Katie Uhlaender is a ferocious competitor. She's a two-time Olympian in the skeleton and a two-time World Cup overall champion. As well, she's trying to make the 2012 Summer Olympic team in weightlifting.

But that's not all. She's genuine. And enormously interesting.

She once worked on the reality-TV show "Survivor."

She does skateboard videos, racing down the Malibu mountains in California at speeds up to 45 miles per hour. "Dude, this chick can skate," says the guy with the shades and scraggly goatee -- what else? -- accompanying her in the video.

She works on the family cattle ranch in western Kansas.

Her father, Ted, played for the Minnesota Twins, Cleveland Indians and Cincinnati Reds in the 1960s and early 1970s; he served as an Indians coach in the early 2000s. His death in early 2009 deeply affected her. Indeed, as she admits now, "All my dreams were crushed. Everything was crushed."

Six weeks after his death, her kneecap was cracked in a snowmobiling accident.

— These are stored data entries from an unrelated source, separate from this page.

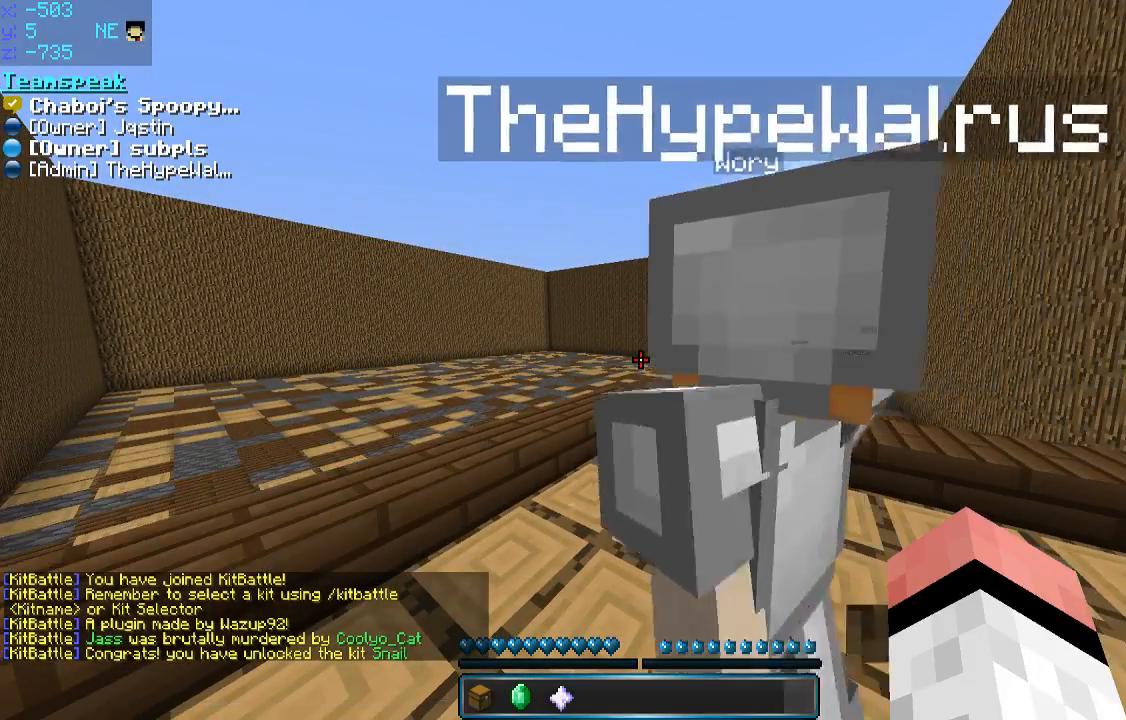
Gameplay with keyboard and mouse; each line is a JSON object with the keys and mouse buttons held at the frame after it. "events" lists presses ("down") and releases ("up") of "a", "d", "s", "space", "w", "mouse_left" and "mouse_right" between this image and that frame as [ms after this image, input, new state], when the widget could be followed in between. "mouse_left", "mouse_right" = the "left", "right" buttons of the "mouse" list. No other keys are recorded. Fast repeated clicks can show as one long hold. Mouse movement is not recorded.
{"keys": [], "mouse": [], "events": [[200, "s", "down"], [300, "s", "up"]]}
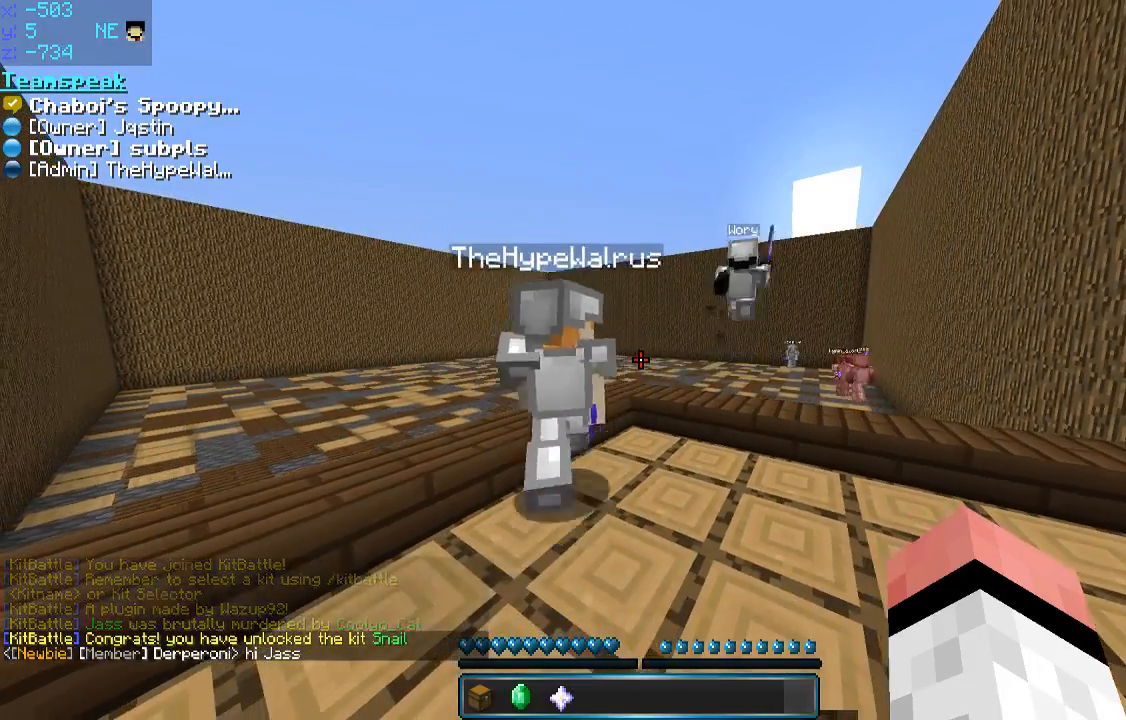
{"keys": ["a", "d"], "mouse": [], "events": [[283, "a", "down"], [283, "d", "down"]]}
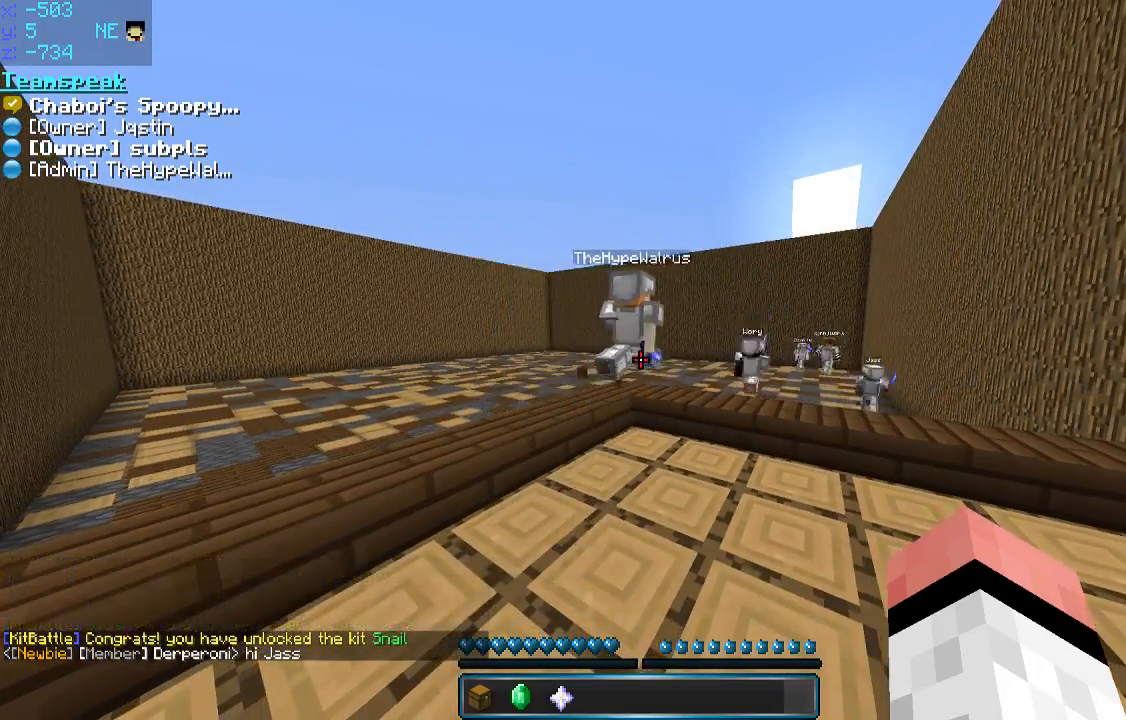
{"keys": [], "mouse": [], "events": [[50, "a", "up"], [50, "d", "up"]]}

That set off a string of injuries -- knee and hip -- and, she said, "The last two years of my life have been some of the hardest."

Along the way, she said, she had an epiphany: "In order to truly succeed, lose the ego of victory and focus on the journey. I know and have won before. Now it's the process that matters most."

And this, too -- it can be extraordinarily empowering not only to acknowledge but to confront your deepest, darkest fear.

"Fear," she said, "is an emotion that gives power. The minute you stop feeling it you invite injury or complacency -- you kill the essence of your being, who you are."

It was a conversation after the Vancouver Olympics with Carl Lewis, the sprinter, that helped considerably. He had lost his father, too, and told her the key "was to let go."

"He said once I let go I had everything I needed, and maybe more than I would ever know to prepare me for life and competition, and it was obvious I had everything I needed. I burst into tears. It's why I can take the ring off sometimes," her father's 1972 National League championship series ring, which had become her link to him.

"… It's just weird because when he said it -- I understood it. It's what I needed. I didn't understand it yet. It's like when you read a poem when you're young and you go, oh. But then you read it again when you're more experienced and you have an epiphany and you go, oh -- that's what that meant.

"I knew I was hearing wisdom but I didn't know how to conceptualize or experience it yet. When I heard it, I was, like -- he was so right."

Getting physically healthy, again, was the next step. "When I won a medal this past weekend -- of course I wanted to win the race itself -- I was ecstatic. I'm pretty happy with the results, and I think there's more to come. There's plenty more in me."

Of course there is. There's way, way more in Katie Uhlaender, who now can take in the grand sweep of all there is and say, "The key is to live life happy as you are and to embrace the challenges and fear that come with it. Otherwise," she said, "you are fighting the nature of living."